● **Your goal**: Please restate the data word for word.

--- Available data Enclosed Below ---

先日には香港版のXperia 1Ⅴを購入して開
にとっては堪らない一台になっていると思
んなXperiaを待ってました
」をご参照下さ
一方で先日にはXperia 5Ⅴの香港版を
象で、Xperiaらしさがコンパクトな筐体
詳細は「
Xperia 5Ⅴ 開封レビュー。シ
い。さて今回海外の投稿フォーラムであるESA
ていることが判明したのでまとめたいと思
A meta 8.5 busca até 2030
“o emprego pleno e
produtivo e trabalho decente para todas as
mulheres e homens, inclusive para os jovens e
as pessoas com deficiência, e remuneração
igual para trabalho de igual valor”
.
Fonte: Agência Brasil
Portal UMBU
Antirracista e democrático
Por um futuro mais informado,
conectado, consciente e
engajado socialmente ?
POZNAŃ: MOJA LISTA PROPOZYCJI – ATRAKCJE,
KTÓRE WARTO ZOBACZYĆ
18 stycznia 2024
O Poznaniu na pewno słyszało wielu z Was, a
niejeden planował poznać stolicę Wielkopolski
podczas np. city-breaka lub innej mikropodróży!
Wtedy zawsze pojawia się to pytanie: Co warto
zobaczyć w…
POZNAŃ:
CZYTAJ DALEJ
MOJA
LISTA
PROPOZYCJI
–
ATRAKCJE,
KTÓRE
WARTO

--- End of Enclosed Available data ---

● **Response area**:
先日には香港版のXperia 1Ⅴを購入して開
にとっては堪らない一台になっていると思
んなXperiaを待ってました
」をご参照下さ
一方で先日にはXperia 5Ⅴの香港版を
象で、Xperiaらしさがコンパクトな筐体
詳細は「
Xperia 5Ⅴ 開封レビュー。シ
い。さて今回海外の投稿フォーラムであるESA
ていることが判明したのでまとめたいと思
A meta 8.5 busca até 2030
“o emprego pleno e
produtivo e trabalho decente para todas as
mulheres e homens, inclusive para os jovens e
as pessoas com deficiência, e remuneração
igual para trabalho de igual valor”
.
Fonte: Agência Brasil
Portal UMBU
Antirracista e democrático
Por um futuro mais informado,
conectado, consciente e
engajado socialmente ?
POZNAŃ: MOJA LISTA PROPOZYCJI – ATRAKCJE,
KTÓRE WARTO ZOBACZYĆ
18 stycznia 2024
O Poznaniu na pewno słyszało wielu z Was, a
niejeden planował poznać stolicę Wielkopolski
podczas np. city-breaka lub innej mikropodróży!
Wtedy zawsze pojawia się to pytanie: Co warto
zobaczyć w…
POZNAŃ:
CZYTAJ DALEJ
MOJA
LISTA
PROPOZYCJI
–
ATRAKCJE,
KTÓRE
WARTO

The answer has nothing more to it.